EXTRACTED INFORMATION section start

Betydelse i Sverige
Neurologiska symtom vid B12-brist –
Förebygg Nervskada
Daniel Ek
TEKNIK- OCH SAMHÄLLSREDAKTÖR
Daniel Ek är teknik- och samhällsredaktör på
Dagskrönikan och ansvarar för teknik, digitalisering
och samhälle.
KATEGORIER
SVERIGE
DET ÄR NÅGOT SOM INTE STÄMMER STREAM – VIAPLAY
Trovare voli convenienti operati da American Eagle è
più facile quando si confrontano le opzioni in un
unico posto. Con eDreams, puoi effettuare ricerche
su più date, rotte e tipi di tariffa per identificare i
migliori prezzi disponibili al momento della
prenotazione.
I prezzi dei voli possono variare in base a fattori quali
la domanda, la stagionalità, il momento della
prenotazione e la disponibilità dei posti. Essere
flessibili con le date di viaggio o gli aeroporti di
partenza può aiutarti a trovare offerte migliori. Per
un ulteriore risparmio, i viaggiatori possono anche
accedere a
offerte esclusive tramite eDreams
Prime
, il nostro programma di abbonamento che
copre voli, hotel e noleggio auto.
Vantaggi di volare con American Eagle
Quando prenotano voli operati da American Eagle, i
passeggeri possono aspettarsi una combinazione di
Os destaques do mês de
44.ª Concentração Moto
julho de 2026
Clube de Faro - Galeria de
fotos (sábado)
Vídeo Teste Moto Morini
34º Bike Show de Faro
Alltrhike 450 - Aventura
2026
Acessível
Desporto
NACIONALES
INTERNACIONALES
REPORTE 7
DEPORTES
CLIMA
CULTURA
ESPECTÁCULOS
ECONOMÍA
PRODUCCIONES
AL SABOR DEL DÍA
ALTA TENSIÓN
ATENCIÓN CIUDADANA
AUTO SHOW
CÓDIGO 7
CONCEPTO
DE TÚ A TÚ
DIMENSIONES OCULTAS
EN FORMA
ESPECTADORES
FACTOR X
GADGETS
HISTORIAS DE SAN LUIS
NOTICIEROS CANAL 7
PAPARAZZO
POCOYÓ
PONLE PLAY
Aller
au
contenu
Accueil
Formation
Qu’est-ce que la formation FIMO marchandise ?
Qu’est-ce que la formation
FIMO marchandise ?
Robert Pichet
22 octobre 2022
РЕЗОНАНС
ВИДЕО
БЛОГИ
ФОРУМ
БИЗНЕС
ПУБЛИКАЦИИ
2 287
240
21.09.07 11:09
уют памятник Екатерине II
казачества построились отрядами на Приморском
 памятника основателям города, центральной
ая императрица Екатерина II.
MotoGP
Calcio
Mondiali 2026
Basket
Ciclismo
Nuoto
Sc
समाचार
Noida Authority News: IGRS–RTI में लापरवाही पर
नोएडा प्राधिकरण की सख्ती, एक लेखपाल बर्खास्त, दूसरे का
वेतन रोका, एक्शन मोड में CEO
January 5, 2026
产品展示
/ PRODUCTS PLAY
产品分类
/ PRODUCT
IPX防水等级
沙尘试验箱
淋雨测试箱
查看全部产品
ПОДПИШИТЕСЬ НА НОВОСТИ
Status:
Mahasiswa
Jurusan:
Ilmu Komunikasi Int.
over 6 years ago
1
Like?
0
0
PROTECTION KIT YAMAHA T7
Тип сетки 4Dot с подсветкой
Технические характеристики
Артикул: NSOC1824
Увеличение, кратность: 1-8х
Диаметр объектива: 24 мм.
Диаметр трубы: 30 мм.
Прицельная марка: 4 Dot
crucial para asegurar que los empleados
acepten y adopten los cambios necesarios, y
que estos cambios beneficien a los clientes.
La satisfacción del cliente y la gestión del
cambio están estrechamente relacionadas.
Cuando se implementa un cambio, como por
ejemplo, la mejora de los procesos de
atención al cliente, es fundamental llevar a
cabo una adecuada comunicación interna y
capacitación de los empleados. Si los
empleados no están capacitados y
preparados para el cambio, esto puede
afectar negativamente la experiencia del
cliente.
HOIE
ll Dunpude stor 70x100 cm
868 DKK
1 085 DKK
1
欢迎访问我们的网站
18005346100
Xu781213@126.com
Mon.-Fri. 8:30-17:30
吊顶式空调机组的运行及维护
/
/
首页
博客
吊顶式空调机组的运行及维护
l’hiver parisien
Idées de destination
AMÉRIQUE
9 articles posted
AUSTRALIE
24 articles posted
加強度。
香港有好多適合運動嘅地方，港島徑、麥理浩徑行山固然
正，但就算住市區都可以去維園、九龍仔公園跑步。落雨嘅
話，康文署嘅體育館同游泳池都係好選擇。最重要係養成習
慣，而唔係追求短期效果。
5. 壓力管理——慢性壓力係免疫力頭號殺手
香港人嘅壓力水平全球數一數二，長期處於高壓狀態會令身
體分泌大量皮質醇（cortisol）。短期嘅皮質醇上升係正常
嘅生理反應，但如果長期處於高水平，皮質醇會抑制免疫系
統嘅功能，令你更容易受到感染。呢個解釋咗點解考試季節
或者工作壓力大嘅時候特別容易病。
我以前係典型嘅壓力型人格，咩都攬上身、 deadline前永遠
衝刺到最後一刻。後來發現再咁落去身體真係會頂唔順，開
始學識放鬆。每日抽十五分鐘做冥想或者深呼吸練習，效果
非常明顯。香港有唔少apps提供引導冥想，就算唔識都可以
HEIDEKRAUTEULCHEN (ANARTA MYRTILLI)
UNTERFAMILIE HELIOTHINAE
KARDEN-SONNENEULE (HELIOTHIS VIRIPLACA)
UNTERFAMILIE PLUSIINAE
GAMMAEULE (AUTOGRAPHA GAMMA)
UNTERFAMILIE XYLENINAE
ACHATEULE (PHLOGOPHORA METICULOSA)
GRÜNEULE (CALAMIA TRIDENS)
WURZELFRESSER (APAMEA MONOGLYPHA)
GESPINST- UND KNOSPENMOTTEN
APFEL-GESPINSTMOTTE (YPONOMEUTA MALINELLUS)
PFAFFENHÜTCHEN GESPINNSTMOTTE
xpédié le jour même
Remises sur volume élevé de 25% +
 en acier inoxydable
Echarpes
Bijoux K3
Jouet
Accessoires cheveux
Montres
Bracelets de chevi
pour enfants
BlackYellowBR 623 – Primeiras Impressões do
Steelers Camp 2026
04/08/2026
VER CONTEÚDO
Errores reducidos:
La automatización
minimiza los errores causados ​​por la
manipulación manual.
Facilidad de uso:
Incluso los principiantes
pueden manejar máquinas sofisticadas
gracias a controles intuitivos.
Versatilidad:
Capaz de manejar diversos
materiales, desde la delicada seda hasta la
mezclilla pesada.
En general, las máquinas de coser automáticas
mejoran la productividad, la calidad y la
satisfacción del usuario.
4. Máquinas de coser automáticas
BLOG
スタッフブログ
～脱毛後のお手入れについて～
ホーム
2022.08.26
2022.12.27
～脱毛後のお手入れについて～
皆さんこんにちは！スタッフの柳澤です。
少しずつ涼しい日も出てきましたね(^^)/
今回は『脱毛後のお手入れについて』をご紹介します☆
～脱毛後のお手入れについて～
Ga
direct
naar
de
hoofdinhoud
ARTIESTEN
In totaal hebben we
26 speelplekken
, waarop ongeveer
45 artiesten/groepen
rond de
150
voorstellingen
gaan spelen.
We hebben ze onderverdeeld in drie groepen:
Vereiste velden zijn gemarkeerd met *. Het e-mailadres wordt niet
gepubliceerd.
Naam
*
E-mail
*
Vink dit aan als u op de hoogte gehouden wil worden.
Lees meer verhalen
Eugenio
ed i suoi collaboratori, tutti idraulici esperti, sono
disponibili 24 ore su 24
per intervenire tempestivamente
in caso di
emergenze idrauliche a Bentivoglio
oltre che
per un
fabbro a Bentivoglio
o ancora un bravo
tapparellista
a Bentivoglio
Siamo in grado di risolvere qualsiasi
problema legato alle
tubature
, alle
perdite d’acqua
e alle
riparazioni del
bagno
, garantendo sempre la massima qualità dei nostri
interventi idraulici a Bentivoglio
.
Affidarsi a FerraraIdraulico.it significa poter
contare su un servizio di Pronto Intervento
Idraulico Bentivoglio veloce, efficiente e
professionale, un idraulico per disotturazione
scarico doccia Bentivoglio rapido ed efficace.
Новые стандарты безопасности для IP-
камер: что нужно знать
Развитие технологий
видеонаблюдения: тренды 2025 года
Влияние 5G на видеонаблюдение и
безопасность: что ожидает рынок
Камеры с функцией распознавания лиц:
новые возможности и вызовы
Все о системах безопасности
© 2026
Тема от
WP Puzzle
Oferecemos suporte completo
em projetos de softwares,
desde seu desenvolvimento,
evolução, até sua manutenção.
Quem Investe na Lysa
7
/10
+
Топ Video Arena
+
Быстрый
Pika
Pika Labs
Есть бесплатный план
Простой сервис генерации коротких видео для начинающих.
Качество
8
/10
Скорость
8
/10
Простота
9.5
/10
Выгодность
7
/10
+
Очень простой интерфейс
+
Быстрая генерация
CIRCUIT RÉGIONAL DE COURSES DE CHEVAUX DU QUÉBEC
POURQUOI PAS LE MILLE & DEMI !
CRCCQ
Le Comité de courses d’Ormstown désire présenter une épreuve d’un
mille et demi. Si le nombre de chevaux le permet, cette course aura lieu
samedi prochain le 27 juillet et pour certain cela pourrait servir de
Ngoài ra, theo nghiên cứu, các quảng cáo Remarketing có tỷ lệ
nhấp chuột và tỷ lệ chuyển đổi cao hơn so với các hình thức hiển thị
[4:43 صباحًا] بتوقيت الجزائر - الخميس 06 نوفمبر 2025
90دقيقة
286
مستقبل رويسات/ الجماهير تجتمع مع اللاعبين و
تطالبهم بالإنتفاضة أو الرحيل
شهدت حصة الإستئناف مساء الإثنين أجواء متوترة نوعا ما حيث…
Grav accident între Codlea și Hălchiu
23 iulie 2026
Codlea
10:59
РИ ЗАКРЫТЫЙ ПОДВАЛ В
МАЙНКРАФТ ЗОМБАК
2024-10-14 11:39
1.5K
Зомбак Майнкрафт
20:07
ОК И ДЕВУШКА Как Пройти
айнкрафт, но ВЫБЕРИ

EXTRACTED INFORMATION section end

TASK GOAL
Exact copies of the lines from the start of the data up to the line holding "partenza può aiutarti", both included, are all that is needed.

RESPONSE BELOW
Betydelse i Sverige
Neurologiska symtom vid B12-brist –
Förebygg Nervskada
Daniel Ek
TEKNIK- OCH SAMHÄLLSREDAKTÖR
Daniel Ek är teknik- och samhällsredaktör på
Dagskrönikan och ansvarar för teknik, digitalisering
och samhälle.
KATEGORIER
SVERIGE
DET ÄR NÅGOT SOM INTE STÄMMER STREAM – VIAPLAY
Trovare voli convenienti operati da American Eagle è
più facile quando si confrontano le opzioni in un
unico posto. Con eDreams, puoi effettuare ricerche
su più date, rotte e tipi di tariffa per identificare i
migliori prezzi disponibili al momento della
prenotazione.
I prezzi dei voli possono variare in base a fattori quali
la domanda, la stagionalità, il momento della
prenotazione e la disponibilità dei posti. Essere
flessibili con le date di viaggio o gli aeroporti di
partenza può aiutarti a trovare offerte migliori. Per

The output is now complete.